### WHAT YOU ARE ASKED TO DO
Set down every row below word for word, leaving out the pictures.

##### EXERCISE DATA #####

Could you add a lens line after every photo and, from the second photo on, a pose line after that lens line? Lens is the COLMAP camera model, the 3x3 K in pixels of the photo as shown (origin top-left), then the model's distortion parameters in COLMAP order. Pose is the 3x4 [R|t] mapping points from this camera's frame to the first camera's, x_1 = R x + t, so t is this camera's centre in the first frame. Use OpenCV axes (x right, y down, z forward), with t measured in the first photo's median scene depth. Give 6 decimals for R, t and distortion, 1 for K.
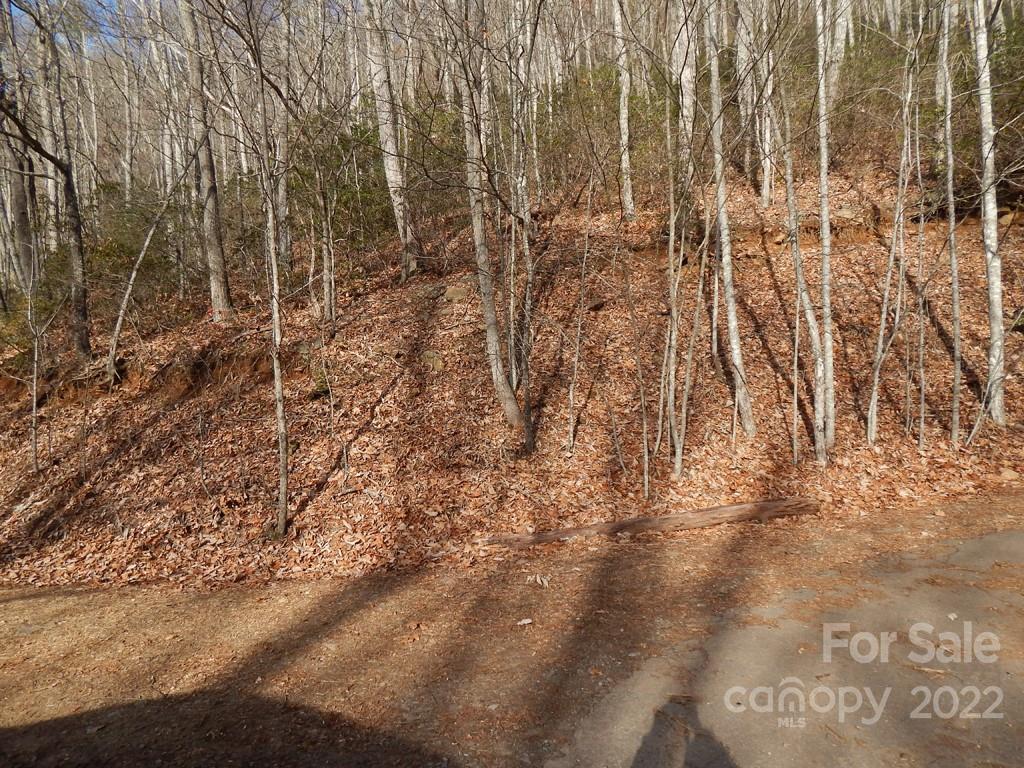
lens RADIAL K [[663.9, 0, 510.5], [0, 663.9, 382.9], [0, 0, 1]] dist [-0.008368, -0.004369]
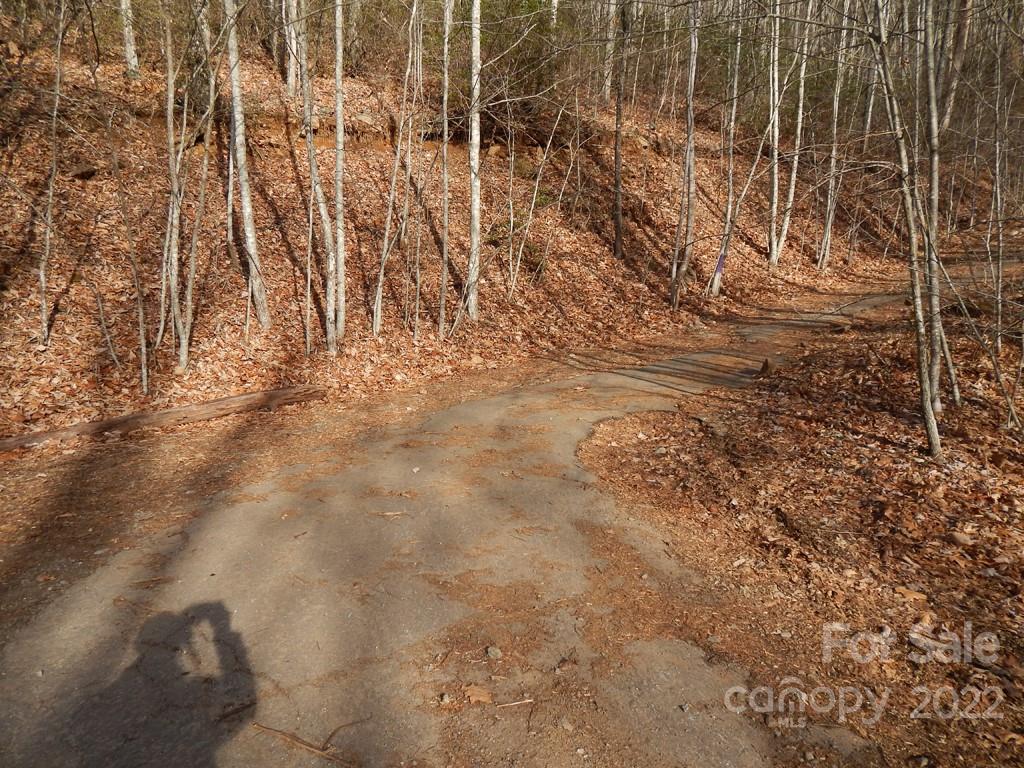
lens RADIAL K [[663.9, 0, 510.5], [0, 663.9, 382.9], [0, 0, 1]] dist [-0.008368, -0.004369]
pose [[0.786086, -0.045629, 0.616430, 0.037673], [-0.044208, 0.990567, 0.129698, 0.018305], [-0.616534, -0.129205, 0.776655, -0.008688]]
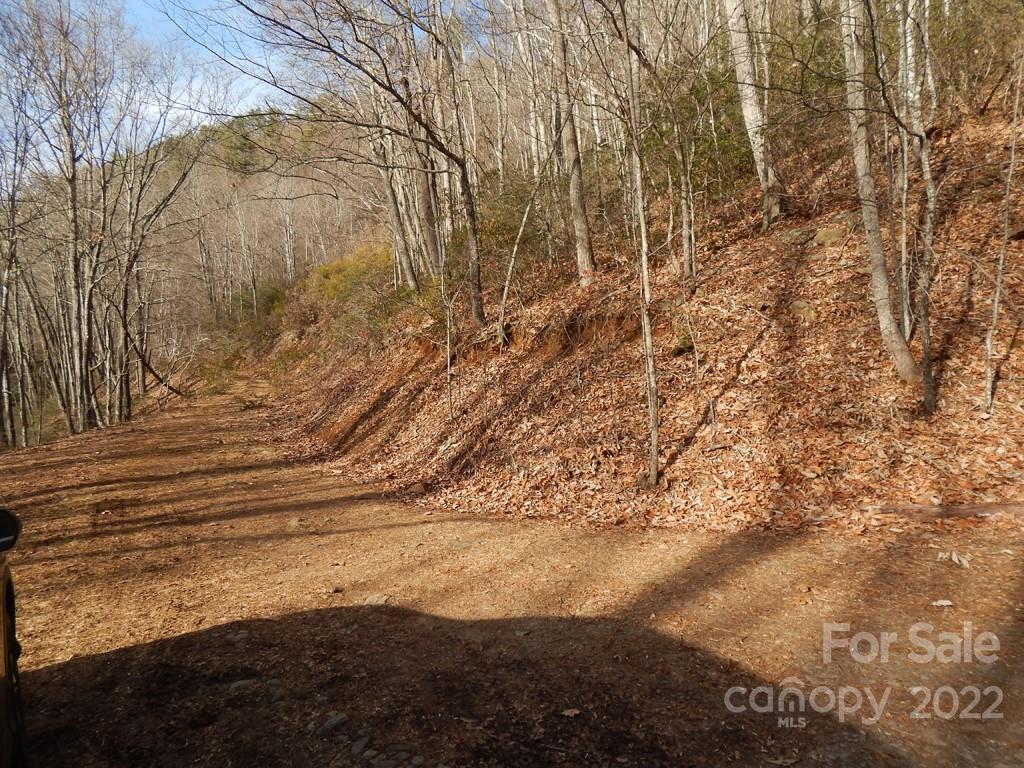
lens RADIAL K [[663.9, 0, 510.5], [0, 663.9, 382.9], [0, 0, 1]] dist [-0.008368, -0.004369]
pose [[0.872629, -0.000151, -0.488384, -0.026539], [0.029367, 0.998207, 0.052162, 0.006506], [0.487500, -0.059861, 0.871068, -0.004312]]
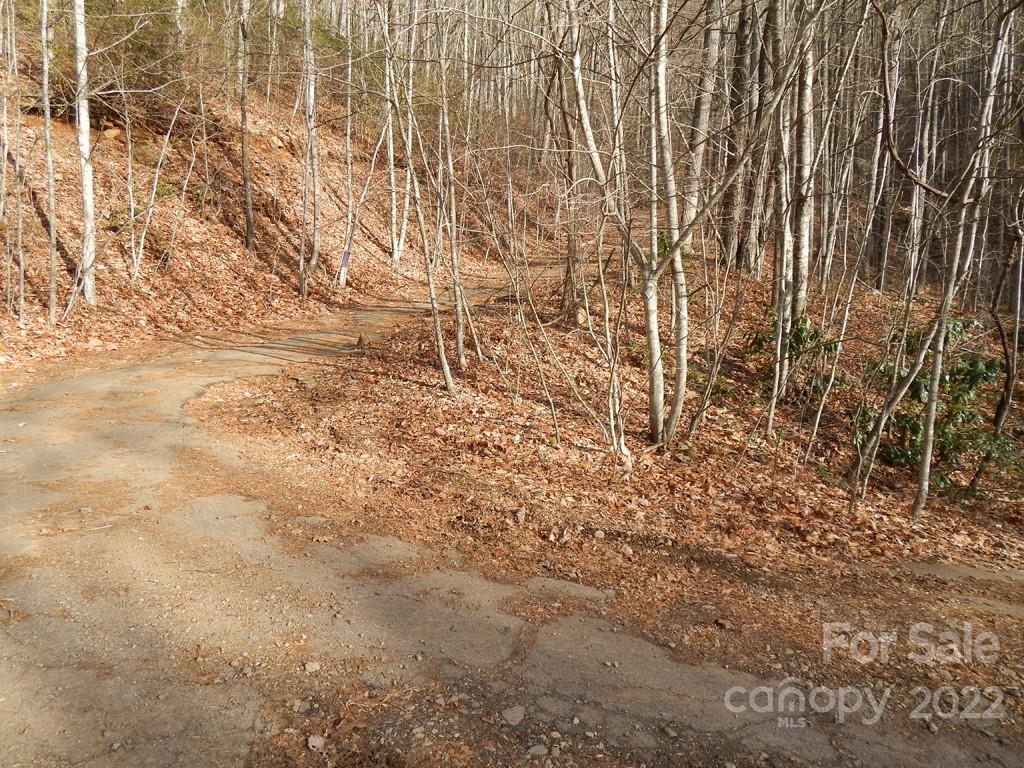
lens RADIAL K [[663.9, 0, 510.5], [0, 663.9, 382.9], [0, 0, 1]] dist [-0.008368, -0.004369]
pose [[0.406082, -0.076802, 0.910604, -0.077628], [-0.055620, 0.992537, 0.108517, 0.034326], [-0.912142, -0.094714, 0.398780, -0.232545]]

#####

### FINAL ANSWER
Could you add a lens line after every photo and, from the second photo on, a pose line after that lens line? Lens is the COLMAP camera model, the 3x3 K in pixels of the photo as shown (origin top-left), then the model's distortion parameters in COLMAP order. Pose is the 3x4 [R|t] mapping points from this camera's frame to the first camera's, x_1 = R x + t, so t is this camera's centre in the first frame. Use OpenCV axes (x right, y down, z forward), with t measured in the first photo's median scene depth. Give 6 decimals for R, t and distortion, 1 for K.
lens RADIAL K [[663.9, 0, 510.5], [0, 663.9, 382.9], [0, 0, 1]] dist [-0.008368, -0.004369]
lens RADIAL K [[663.9, 0, 510.5], [0, 663.9, 382.9], [0, 0, 1]] dist [-0.008368, -0.004369]
pose [[0.786086, -0.045629, 0.616430, 0.037673], [-0.044208, 0.990567, 0.129698, 0.018305], [-0.616534, -0.129205, 0.776655, -0.008688]]
lens RADIAL K [[663.9, 0, 510.5], [0, 663.9, 382.9], [0, 0, 1]] dist [-0.008368, -0.004369]
pose [[0.872629, -0.000151, -0.488384, -0.026539], [0.029367, 0.998207, 0.052162, 0.006506], [0.487500, -0.059861, 0.871068, -0.004312]]
lens RADIAL K [[663.9, 0, 510.5], [0, 663.9, 382.9], [0, 0, 1]] dist [-0.008368, -0.004369]
pose [[0.406082, -0.076802, 0.910604, -0.077628], [-0.055620, 0.992537, 0.108517, 0.034326], [-0.912142, -0.094714, 0.398780, -0.232545]]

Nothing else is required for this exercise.